The Atlantic City Press has reported that global casino operator, Pinnacle
Entertainment, remains committed to taking their time at constructing their
proposed $1.5 billion casino resort in Atlantic City. Planned to go up where the
Sands Casino Hotel used to have their doors opened, Pinnacle says the mega
resort will open in 2011 at the earliest, with a possibility of a grand opening
taking place in 2012.
Pinnacle Entertainment has been faced with difficult times, largely due to
the seemingly never-ending string of problems at their new St. Louis downtown
casino, Lumiere Palace, which has been overrun with construction
miscalculations. Now estimated at $495 million, the Lumiere Palace Casino had an
initial price tag of $430 million. However, due to unforeseen construction
costs, the dent in Pinnacle's pocketbook has been growing. Lumiere Palace is
scheduled to open their doors in downtown St. Louis before 2008.

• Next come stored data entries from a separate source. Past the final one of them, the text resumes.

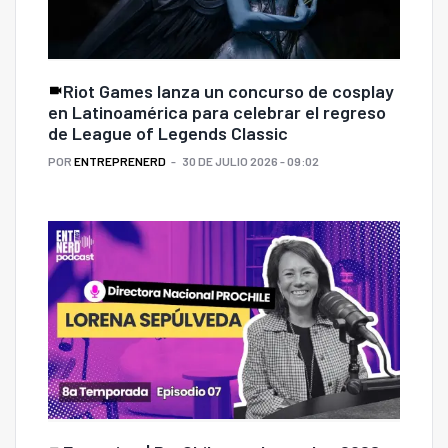
Riot Games lanza un concurso de cosplay
en Latinoamérica para celebrar el regreso
de League of Legends Classic
POR
ENTREPRENERD
30 DE JULIO 2026 - 09:02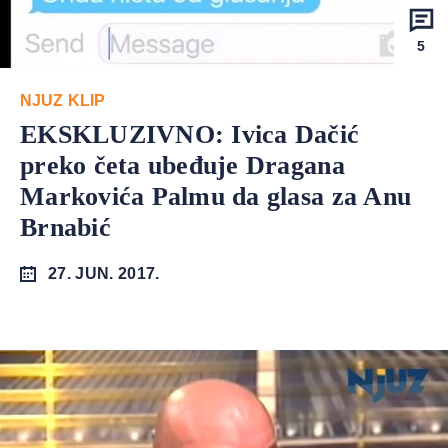
5
NJUZ KLIP
EKSKLUZIVNO: Ivica Dačić
preko četa ubeđuje Dragana
Markovića Palmu da glasa za Anu
Brnabić
27. JUN. 2017.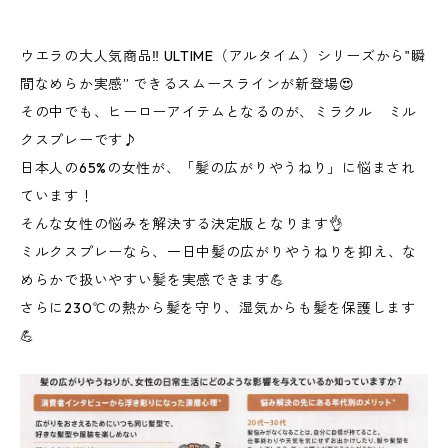
ウエラの大人気商品‼ ULTIME（アルタイム）シリーズから‟瞬
間なめらか実感” できるスムースラインが新登場😍
その中でも、ヒーローアイテムとなるのが、ミラクル ミル
クスプレーです♪
日本人の65%の女性が、「髪の広がりやうねり」に悩まされ
ています！
そんな女性の悩みを解決する決定版となります👌
ミルクスプレーなら、一日中髪の広がりやうねりを抑え、な
めらかで扱いやすい髪を実感できます💪
さらに230℃の熱から髪を守り、湿気からも髪を保護します
💪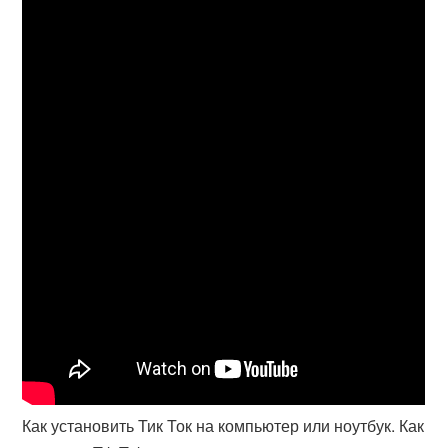
Как установить Тик Ток на компьютер или ноутбук. Как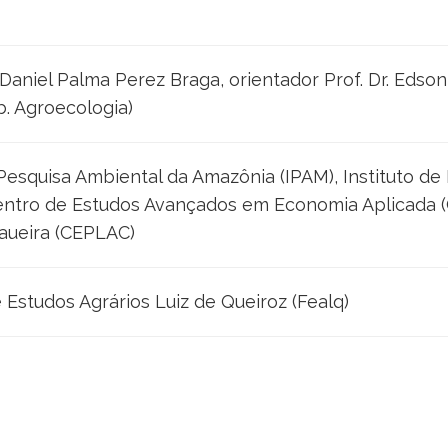
aniel Palma Perez Braga, orientador Prof. Dr. Edson 
. Agroecologia)
 Pesquisa Ambiental da Amazônia (IPAM), Instituto de 
 Centro de Estudos Avançados em Economia Aplicada 
aueira (CEPLAC)
Estudos Agrários Luiz de Queiroz (Fealq)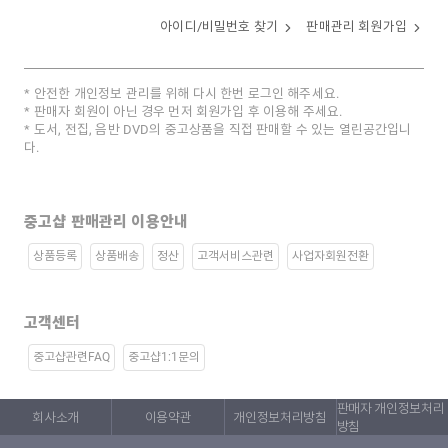
아이디/비밀번호 찾기
판매관리 회원가입
안전한 개인정보 관리를 위해 다시 한번 로그인 해주세요.
판매자 회원이 아닌 경우 먼저 회원가입 후 이용해 주세요.
도서, 전집, 음반 DVD의 중고상품을 직접 판매할 수 있는 열린공간입니
다.
중고샵 판매관리 이용안내
상품등록
상품배송
정산
고객서비스관련
사업자회원전환
고객센터
중고샵관련FAQ
중고샵1:1문의
판매자 개인정보처리
회사소개
이용약관
개인정보처리방침
방침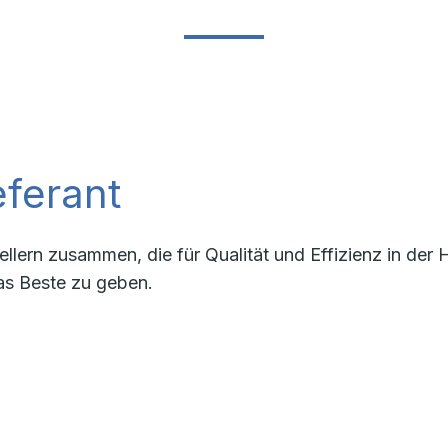
ferant
llern zusammen, die für Qualität und Effizienz in de
as Beste zu geben.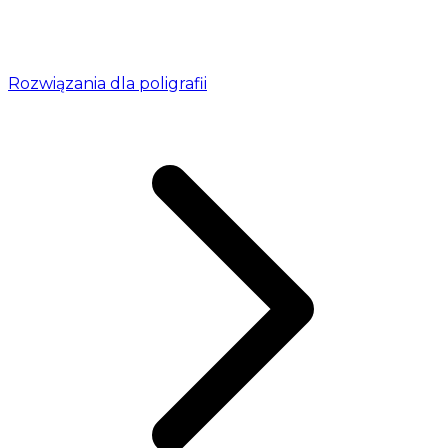
Rozwiązania dla poligrafii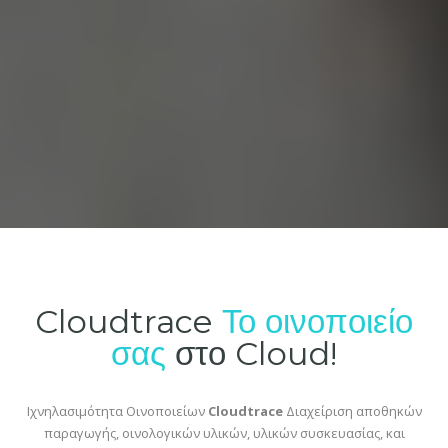
Cloudtrace
Το οινοποιείο
σας
στο Cloud!
Ιχνηλασιμότητα Οινοποιείων
Cloudtrace
Διαχείριση αποθηκών
παραγωγής, οινολογικών υλικών, υλικών συσκευασίας, και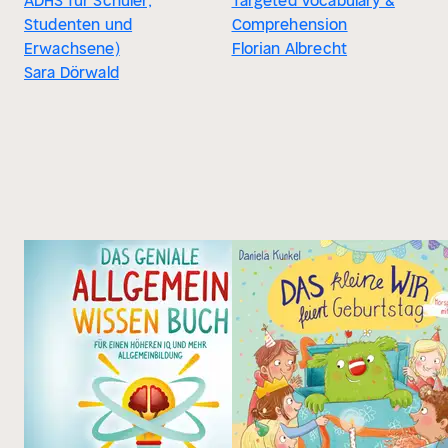
ADHS für Schüler,
Targeted Vocabulary &
Studenten und
Comprehension
Erwachsene)
Florian Albrecht
Sara Dörwald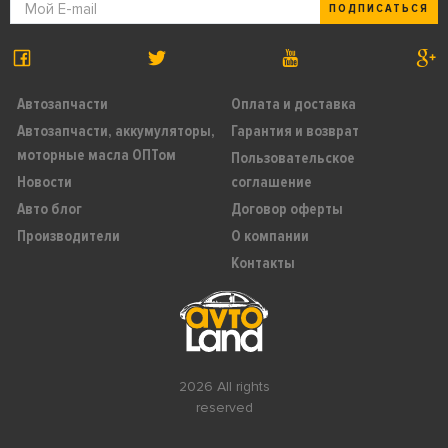
ПОДПИСАТЬСЯ
Автозапчасти
Оплата и доставка
Автозапчасти, аккумуляторы,
Гарантия и возврат
моторные масла ОПТом
Пользовательское
Новости
соглашение
Авто блог
Договор оферты
Производители
О компании
Контакты
2026 All rights
reserved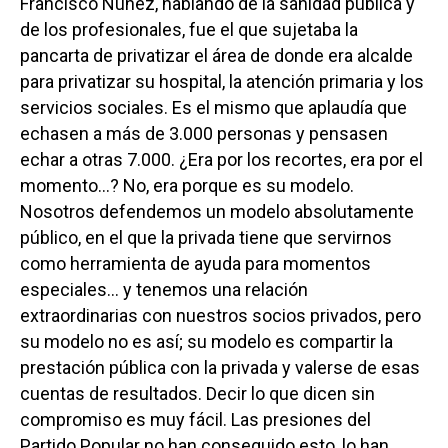
Francisco Núñez, hablando de la sanidad pública y
Medio Ambiente
de los profesionales, fue el que sujetaba la
Planeta Rural
pancarta de privatizar el área de donde era alcalde
para privatizar su hospital, la atención primaria y los
Especiales
servicios sociales. Es el mismo que aplaudía que
Política
echasen a más de 3.000 personas y pensasen
echar a otras 7.000. ¿Era por los recortes, era por el
Galerías
momento…? No, era porque es su modelo.
Nosotros defendemos un modelo absolutamente
público, en el que la privada tiene que servirnos
como herramienta de ayuda para momentos
especiales… y tenemos una relación
extraordinarias con nuestros socios privados, pero
su modelo no es así; su modelo es compartir la
prestación pública con la privada y valerse de esas
cuentas de resultados. Decir lo que dicen sin
compromiso es muy fácil. Las presiones del
Partido Popular no han conseguido esto, lo han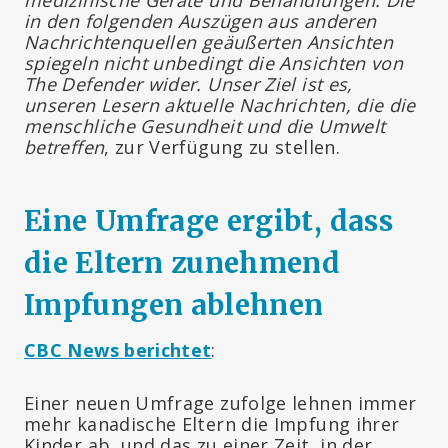
in den folgenden Auszügen aus anderen
Nachrichtenquellen geäußerten Ansichten
spiegeln nicht unbedingt die Ansichten von
The Defender wider. Unser Ziel ist es,
unseren Lesern aktuelle Nachrichten, die die
menschliche Gesundheit und die Umwelt
betreffen
, zur Verfügung zu stellen.
Eine Umfrage ergibt, dass
die Eltern zunehmend
Impfungen ablehnen
CBC News berichtet
:
Einer neuen Umfrage zufolge lehnen immer
mehr kanadische Eltern die Impfung ihrer
Kinder ab, und das zu einer Zeit, in der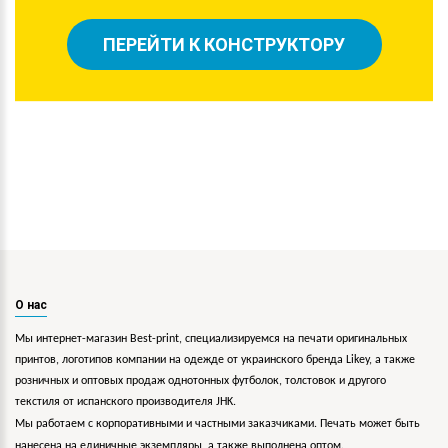
ПЕРЕЙТИ К КОНСТРУКТОРУ
О нас
Мы интернет-магазин Best-print, специализируемся на печати оригинальных
принтов, логотипов компании на одежде от украинского бренда Likey, а также
розничных и оптовых продаж однотонных футболок, толстовок и другого
текстиля от испанского производителя JHK.
Мы работаем с корпоративными и частными заказчиками. Печать может быть
нанесена на единичные экземпляры, а также выполнена оптом.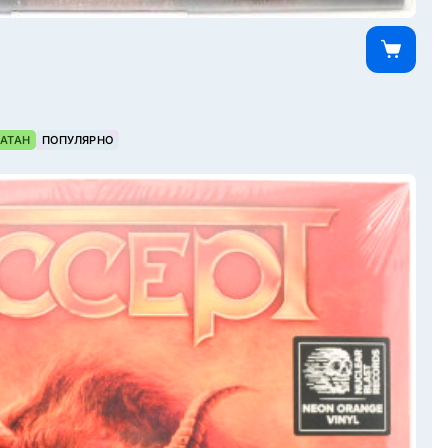
АТАН
ПОПУЛЯРНО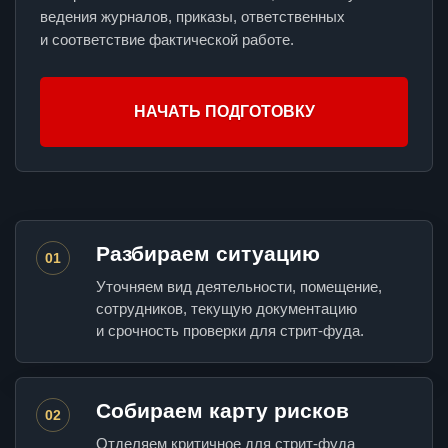
ведения журналов, приказы, ответственных
и соответствие фактической работе.
НАЧАТЬ ПОДГОТОВКУ
Разбираем ситуацию
01
Уточняем вид деятельности, помещение,
сотрудников, текущую документацию
и срочность проверки для стрит-фуда.
Собираем карту рисков
02
Отделяем критичное для стрит-фуда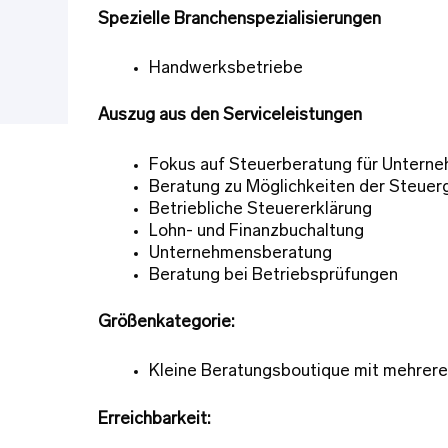
Spezielle Branchenspezialisierungen
Handwerksbetriebe
Auszug aus den Serviceleistungen
Fokus auf Steuerberatung für Untern
Beratung zu Möglichkeiten der Steuer
Betriebliche Steuererklärung
Lohn- und Finanzbuchaltung
Unternehmensberatung
Beratung bei Betriebsprüfungen
Größenkategorie:
Kleine Beratungsboutique mit mehrere
Erreichbarkeit: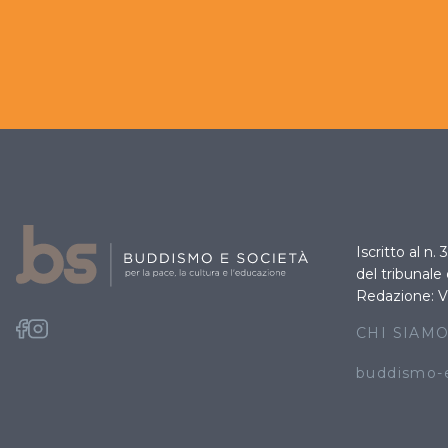
Iscritto al n.
del tribunale
Redazione: V
CHI SIAM
buddismo-e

As for Pinnacle Entertainment's property in Atlantic City, which the company
purchased from Las Vegas Sands in November of last year for $250 million, the
work has hardly begun. But already, Pinnacle has discovered new ways of saving
on costs. For one, all of the casino card tables and slot machines that
came stocked inside the Sands Casino Hotel will be used at other Pinnacle
Entertainment casinos
throughout North America.
Pinnacle Entertainment already owns and operates
casinos in Nevada, Missouri, Indiana, Louisiana, the Bahamas and Argentina,
while the proposed site in the heart of the Atlantic City boardwalk will mark
Pinnacle's entrance into Atlantic City.